Loin d’affaiblir, de nuire ou de faire disparaître les bibliothèques plus petites ou situées en région, force est de constater que le dit vaisseau-amiral de la GB a largement contribué à mettre fin au catastrophique moratoire imposé par Québec aux projets de bibliothèques publiques avant l’an 2000, à sensibiliser et à convaincre un nombre impressionnant de municipalités que le déploiement de leur développement culturel devait avant tout s’incarner dans leur bibliothèque. À cette flotte de bibliothèques publiques sur l’ensemble du territoire du Québec, il ne manque plus qu’un équipage professionnel et multidisciplinaire (le médiateur) en nombre beaucoup plus élevé pour que s’opère une véritable et définitive complémentarité de la flotte avec le remarquable vaisseau-amiral.

Prochaine étape

En effet, si nos tableaux invalident les prévisions pessimistes des années 2000, un défi incontournable reste encore à relever : celui du déficit chronique des ressources humaines, dont des bibliothécaires professionnels et des techniciens en documentation, le plus souvent sous le niveau de service de « base », niveau minimum selon les Lignes directrices pour les bibliothèques publiques du Québec (Benoît-Plamondon 2011). Le milieu est conscient de cette grave faiblesse et espère un déblocage décisif, encore à venir.

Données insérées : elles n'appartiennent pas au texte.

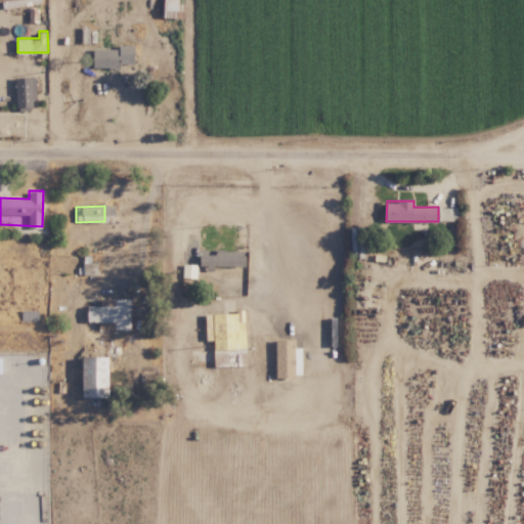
[(131,299),(101,298),(101,305),(88,305),(88,321),(101,321),(100,328),(130,329),(131,299)]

La prochaine étape de collaboration de la part des municipalités et du MCC sera de dépister des incitatifs de premier plan, aussi bien aux niveaux local, régional et national, grâce à un « programme d’aide à l’embauche de bibliothécaires professionnels et de techniciens en documentation ». Rappelons qu’au tout début des années 1980, le ministère des Affaires culturelles a offert un programme d’aide sous forme d’une subvention à l’emploi de bibliothécaires professionnels pour assurer la gestion et l’animation des bibliothèques publiques et, très récemment, le ministère de l’Éducation, du Loisir et du Sport a développé un programme pour les bibliothèques scolaires.

Retenons en terminant qu’il existe un parallèle bien documenté entre le nombre et la qualité des professionnels et le nombre et la qualité des services rendus par une bibliothèque. La nécessité d’avoir du personnel compétent, spécialisé et multidisciplinaire, incluant en premier lieu des bibliothécaires professionnels et des techniciens en documentation, est indispensable pour hausser et fidéliser de façon significative le nombre d’usagers inscrits et actifs et les aider dans leur accès à l’information. C’est même une obligation essentielle dans notre société du savoir, où les bibliothèques sont de plus en plus confrontées à des mutations aussi nombreuses que complexes. L’avenir du Québec et des Québécois n’en sera que plus prometteur!